### BLOC DE TEXTE
---
La monarchie de juillet naquit d’un mouvement antidynastique, assurément, mais qui fut aussi un mouvement antireligieux.
La guerre au christianisme déchaînée par la Révolution n’avait laissé derrière elle que des ruines: Pendant 30 ans la France avait ignoré Dieu, et si le Concordat, nécessité politique, avait pu rétablir la légalité du culte il n’avait pas restauré dans les âmes une mentalité religieuse, dont l’Empire, au surplus, redoutait l’indépendance morale. Poursuivre cette restauration, c’était pour la Monarchie rétablie, une œuvre difficile et dont elle ne pouvait espérer le succès qu’à la condition d’y apporter une extrême prudence. Or la solidarité entre le trône et l’autel fut trop étroite et trop apparente, pour que n’en fût pas irritée une opinion publique, foncièrement athée et si ombrageuse que Napoléon lui-même avait eu quelque peine à la désarmer.
---
[Données de coordonnées des cadres englobants]
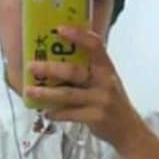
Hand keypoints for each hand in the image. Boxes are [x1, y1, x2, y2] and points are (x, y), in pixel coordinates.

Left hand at [25, 26, 145, 153]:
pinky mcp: (95, 118)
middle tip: (31, 66)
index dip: (78, 35)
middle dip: (50, 69)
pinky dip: (56, 113)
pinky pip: (70, 114)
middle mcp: (105, 82)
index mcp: (107, 68)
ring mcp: (101, 101)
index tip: (59, 29)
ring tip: (29, 91)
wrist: (128, 130)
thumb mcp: (106, 81)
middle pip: (74, 71)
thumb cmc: (112, 101)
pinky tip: (46, 112)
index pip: (95, 45)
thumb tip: (59, 58)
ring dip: (46, 93)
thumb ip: (90, 70)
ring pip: (68, 95)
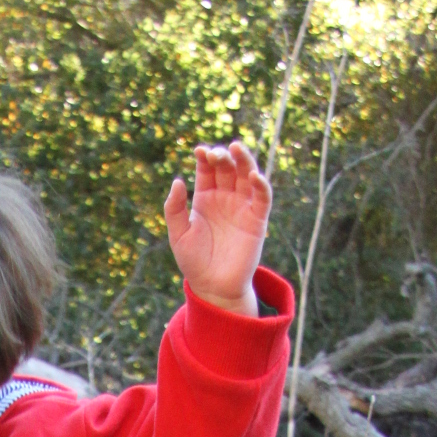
---
### CONSIGNE 1
Selon le texte sur la monarchie de juillet, pendant combien de temps la France avait-elle ignoré Dieu ?
### CONSIGNE 2
Recopiez le passage du texte sur la monarchie de juillet qui va de « La guerre au » à « à la désarmer. ».

### CORRIGÉ DÉTAILLÉ 1
Pendant 30 ans.

### CORRIGÉ DÉTAILLÉ 2
La guerre au christianisme déchaînée par la Révolution n’avait laissé derrière elle que des ruines: Pendant 30 ans la France avait ignoré Dieu, et si le Concordat, nécessité politique, avait pu rétablir la légalité du culte il n’avait pas restauré dans les âmes une mentalité religieuse, dont l’Empire, au surplus, redoutait l’indépendance morale. Poursuivre cette restauration, c’était pour la Monarchie rétablie, une œuvre difficile et dont elle ne pouvait espérer le succès qu’à la condition d’y apporter une extrême prudence. Or la solidarité entre le trône et l’autel fut trop étroite et trop apparente, pour que n’en fût pas irritée une opinion publique, foncièrement athée et si ombrageuse que Napoléon lui-même avait eu quelque peine à la désarmer.